● **What to work on**
Transcribe the entire listing below exactly.

● **Dataset records**
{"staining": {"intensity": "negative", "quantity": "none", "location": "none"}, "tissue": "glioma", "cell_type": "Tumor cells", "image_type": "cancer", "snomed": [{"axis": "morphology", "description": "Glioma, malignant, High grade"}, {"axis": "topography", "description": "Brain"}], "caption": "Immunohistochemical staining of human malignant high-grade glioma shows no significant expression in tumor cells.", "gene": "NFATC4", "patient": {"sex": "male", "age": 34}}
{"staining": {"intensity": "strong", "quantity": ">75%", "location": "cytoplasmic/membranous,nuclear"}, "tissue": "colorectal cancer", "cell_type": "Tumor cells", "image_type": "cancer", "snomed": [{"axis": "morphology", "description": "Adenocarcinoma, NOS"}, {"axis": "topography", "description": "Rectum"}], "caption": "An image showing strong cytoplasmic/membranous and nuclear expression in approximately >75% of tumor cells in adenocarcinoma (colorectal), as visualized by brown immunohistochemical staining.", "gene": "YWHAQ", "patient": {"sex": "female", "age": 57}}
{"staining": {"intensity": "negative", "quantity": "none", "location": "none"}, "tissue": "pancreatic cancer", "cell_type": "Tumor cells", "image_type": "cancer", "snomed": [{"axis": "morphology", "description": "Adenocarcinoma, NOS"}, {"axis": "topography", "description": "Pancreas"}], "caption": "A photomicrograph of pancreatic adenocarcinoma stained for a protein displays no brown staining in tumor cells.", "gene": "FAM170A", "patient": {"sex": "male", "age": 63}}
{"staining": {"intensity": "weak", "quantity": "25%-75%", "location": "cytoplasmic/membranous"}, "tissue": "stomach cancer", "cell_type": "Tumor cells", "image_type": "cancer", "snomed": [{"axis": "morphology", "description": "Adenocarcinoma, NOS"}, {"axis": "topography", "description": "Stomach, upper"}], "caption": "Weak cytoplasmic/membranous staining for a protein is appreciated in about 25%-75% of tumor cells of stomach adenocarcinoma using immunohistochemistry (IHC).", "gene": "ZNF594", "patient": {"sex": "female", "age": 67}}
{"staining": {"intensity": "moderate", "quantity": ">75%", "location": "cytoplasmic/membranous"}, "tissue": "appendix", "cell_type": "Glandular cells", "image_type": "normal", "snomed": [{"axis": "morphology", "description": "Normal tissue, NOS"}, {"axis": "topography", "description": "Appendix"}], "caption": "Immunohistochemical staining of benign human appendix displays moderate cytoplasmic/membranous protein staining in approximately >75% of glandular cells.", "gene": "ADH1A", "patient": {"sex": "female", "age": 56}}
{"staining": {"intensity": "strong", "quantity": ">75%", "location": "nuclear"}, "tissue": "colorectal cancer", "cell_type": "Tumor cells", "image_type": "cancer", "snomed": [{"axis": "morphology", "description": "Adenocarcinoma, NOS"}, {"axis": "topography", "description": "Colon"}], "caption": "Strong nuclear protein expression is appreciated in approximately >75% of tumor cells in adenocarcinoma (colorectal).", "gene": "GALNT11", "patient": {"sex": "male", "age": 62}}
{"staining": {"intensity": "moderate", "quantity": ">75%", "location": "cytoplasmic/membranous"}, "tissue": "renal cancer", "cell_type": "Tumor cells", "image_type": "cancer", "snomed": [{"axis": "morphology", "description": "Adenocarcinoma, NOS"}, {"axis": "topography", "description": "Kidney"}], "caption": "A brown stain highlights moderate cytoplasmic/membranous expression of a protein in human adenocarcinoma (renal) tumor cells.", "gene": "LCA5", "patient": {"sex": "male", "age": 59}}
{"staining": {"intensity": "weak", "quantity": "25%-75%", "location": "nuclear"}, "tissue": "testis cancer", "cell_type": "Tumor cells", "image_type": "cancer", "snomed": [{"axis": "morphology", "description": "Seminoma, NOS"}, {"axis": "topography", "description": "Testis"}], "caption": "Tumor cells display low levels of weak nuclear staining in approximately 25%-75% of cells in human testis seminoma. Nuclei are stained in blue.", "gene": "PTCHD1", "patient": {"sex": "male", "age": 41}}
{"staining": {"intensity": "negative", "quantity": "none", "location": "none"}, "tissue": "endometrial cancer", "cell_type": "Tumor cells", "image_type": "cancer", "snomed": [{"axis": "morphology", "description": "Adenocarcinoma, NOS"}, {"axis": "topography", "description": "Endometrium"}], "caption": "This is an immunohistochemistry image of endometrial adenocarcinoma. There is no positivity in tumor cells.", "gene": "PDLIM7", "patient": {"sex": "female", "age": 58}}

● **Answer area**
{"staining": {"intensity": "negative", "quantity": "none", "location": "none"}, "tissue": "glioma", "cell_type": "Tumor cells", "image_type": "cancer", "snomed": [{"axis": "morphology", "description": "Glioma, malignant, High grade"}, {"axis": "topography", "description": "Brain"}], "caption": "Immunohistochemical staining of human malignant high-grade glioma shows no significant expression in tumor cells.", "gene": "NFATC4", "patient": {"sex": "male", "age": 34}}
{"staining": {"intensity": "strong", "quantity": ">75%", "location": "cytoplasmic/membranous,nuclear"}, "tissue": "colorectal cancer", "cell_type": "Tumor cells", "image_type": "cancer", "snomed": [{"axis": "morphology", "description": "Adenocarcinoma, NOS"}, {"axis": "topography", "description": "Rectum"}], "caption": "An image showing strong cytoplasmic/membranous and nuclear expression in approximately >75% of tumor cells in adenocarcinoma (colorectal), as visualized by brown immunohistochemical staining.", "gene": "YWHAQ", "patient": {"sex": "female", "age": 57}}
{"staining": {"intensity": "negative", "quantity": "none", "location": "none"}, "tissue": "pancreatic cancer", "cell_type": "Tumor cells", "image_type": "cancer", "snomed": [{"axis": "morphology", "description": "Adenocarcinoma, NOS"}, {"axis": "topography", "description": "Pancreas"}], "caption": "A photomicrograph of pancreatic adenocarcinoma stained for a protein displays no brown staining in tumor cells.", "gene": "FAM170A", "patient": {"sex": "male", "age": 63}}
{"staining": {"intensity": "weak", "quantity": "25%-75%", "location": "cytoplasmic/membranous"}, "tissue": "stomach cancer", "cell_type": "Tumor cells", "image_type": "cancer", "snomed": [{"axis": "morphology", "description": "Adenocarcinoma, NOS"}, {"axis": "topography", "description": "Stomach, upper"}], "caption": "Weak cytoplasmic/membranous staining for a protein is appreciated in about 25%-75% of tumor cells of stomach adenocarcinoma using immunohistochemistry (IHC).", "gene": "ZNF594", "patient": {"sex": "female", "age": 67}}
{"staining": {"intensity": "moderate", "quantity": ">75%", "location": "cytoplasmic/membranous"}, "tissue": "appendix", "cell_type": "Glandular cells", "image_type": "normal", "snomed": [{"axis": "morphology", "description": "Normal tissue, NOS"}, {"axis": "topography", "description": "Appendix"}], "caption": "Immunohistochemical staining of benign human appendix displays moderate cytoplasmic/membranous protein staining in approximately >75% of glandular cells.", "gene": "ADH1A", "patient": {"sex": "female", "age": 56}}
{"staining": {"intensity": "strong", "quantity": ">75%", "location": "nuclear"}, "tissue": "colorectal cancer", "cell_type": "Tumor cells", "image_type": "cancer", "snomed": [{"axis": "morphology", "description": "Adenocarcinoma, NOS"}, {"axis": "topography", "description": "Colon"}], "caption": "Strong nuclear protein expression is appreciated in approximately >75% of tumor cells in adenocarcinoma (colorectal).", "gene": "GALNT11", "patient": {"sex": "male", "age": 62}}
{"staining": {"intensity": "moderate", "quantity": ">75%", "location": "cytoplasmic/membranous"}, "tissue": "renal cancer", "cell_type": "Tumor cells", "image_type": "cancer", "snomed": [{"axis": "morphology", "description": "Adenocarcinoma, NOS"}, {"axis": "topography", "description": "Kidney"}], "caption": "A brown stain highlights moderate cytoplasmic/membranous expression of a protein in human adenocarcinoma (renal) tumor cells.", "gene": "LCA5", "patient": {"sex": "male", "age": 59}}
{"staining": {"intensity": "weak", "quantity": "25%-75%", "location": "nuclear"}, "tissue": "testis cancer", "cell_type": "Tumor cells", "image_type": "cancer", "snomed": [{"axis": "morphology", "description": "Seminoma, NOS"}, {"axis": "topography", "description": "Testis"}], "caption": "Tumor cells display low levels of weak nuclear staining in approximately 25%-75% of cells in human testis seminoma. Nuclei are stained in blue.", "gene": "PTCHD1", "patient": {"sex": "male", "age": 41}}
{"staining": {"intensity": "negative", "quantity": "none", "location": "none"}, "tissue": "endometrial cancer", "cell_type": "Tumor cells", "image_type": "cancer", "snomed": [{"axis": "morphology", "description": "Adenocarcinoma, NOS"}, {"axis": "topography", "description": "Endometrium"}], "caption": "This is an immunohistochemistry image of endometrial adenocarcinoma. There is no positivity in tumor cells.", "gene": "PDLIM7", "patient": {"sex": "female", "age": 58}}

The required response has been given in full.